SW Radio Africa news - The Independent Voice of Zimbabwe

Advocacy group claims enough evidence to prosecute Mugabe


By Alex Bell
10 December 2009

A leading advocacy group has this week announced it has enough evidence to warrant the prosecution of Robert Mugabe and members of his ZANU PF party for crimes against humanity.

This evidence, including more than 70 sworn affidavits of survivors and witnesses of systematic rape campaigns led by ZANU PF in 2008, is detailed in a hard hitting report by AIDS-Free World, an advocacy group based in America. The 64 page report (Electing to Rape: Sexual Terror in Mugabe’s Zimbabwe) documents 380 rapes committed by 241 perpetrators, all ZANU PF members who identified themselves to their victims. All the women targeted in the attacks were supporters of Morgan Tsvangirai’s MDC party, during last year’s turbulent election period which saw ZANU PF unleash violent attacks on MDC supporters.

Co-director of AIDS-Free World, and a former United Nations special envoy on HIV/AIDS, Stephen Lewis, told SW Radio Africa that the evidence contained in the report is ‘incontrovertible’ and ‘unassailable’.

“Mugabe believes he can sanction rape without fear of consequences and he has used this tactic as a weapon to successfully stay in power,” Lewis explained on Thursday. “Zimbabwe, for this reason, is the biggest test for ending impunity for crimes against humanity.”

The report details how the rape campaign unleashed on the country’s female opposition supporters, and often their children, was both widespread and systematic with recurring patterns, which Lewis explained cannot be coincidental. This includes the uniform physical and emotional brutality of the rapes, the modes of detention and even location of the rapes, the specific types of beatings, and the consistent refusal by the police to investigate the attacks. Some women were forced to watch the rape of their daughters and murder of their husbands and other family members before or after they were raped. Other women were held as sex slaves in ZANU PF camps for weeks at a time.

“There has never before been cases that are so implicitly linked to political affiliation, cases that are so clearly systematic and planned to be a campaign in political brutality,” Lewis explained.

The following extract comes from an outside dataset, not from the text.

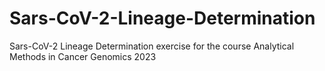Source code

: # Sars-CoV-2-Lineage-Determination
Sars-CoV-2 Lineage Determination exercise for the course Analytical Methods in Cancer Genomics 2023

The report states that the ZANU PF government was well aware of the rape campaign that, along with the election violence, was masterminded by the Joint Operations Command (JOC). The report goes on to detail Mugabe’s own complicity in the rapes, explaining how the ageing dictator not only knew about the campaign, but also refused to prevent it or punish those responsible.

“This combination of knowledge, the refusal to prevent, and the failure to punish the widespread political rape requires that Robert Mugabe and members of the JOC should be investigated and prosecuted for their individual criminal liability for the rapes,” the report reads.

Lewis explained on Thursday that Zimbabwe’s police service and justice system is so seriously compromised that such a legal endeavour would not be possible within the country, highlighting the severe limitations of legal accountability in Zimbabwe. He said other alternative routes would have to be followed and that the international community has a crucial role to play. South Africa in particular could be a significant player, as it is a ratified member of the International Criminal Court (ICC), and could try perpetrators of serious international crimes if they entered the country.

“There is also a responsibility on the Southern African Development Community (SADC) as a whole, and it is high time they put their foot down and stopped allowing Mugabe’s impunity,” Lewis said.

Lewis however expressed his concern that these cases will be overlooked, given SADC’s known policy of quiet support for Mugabe. He said the ramifications of this will be widespread. He explained that not only will such an oversight signal the “fundamental disintegration of moral society in Zimbabwe,” but it will also threaten the “moral integrity of the entire southern part of Africa.”

“These are women and children whose lives have been ruined. This is not some trifling little matter, this is overwhelming,” Lewis said. “There is a vital responsibility for international and regional intervention in this case.”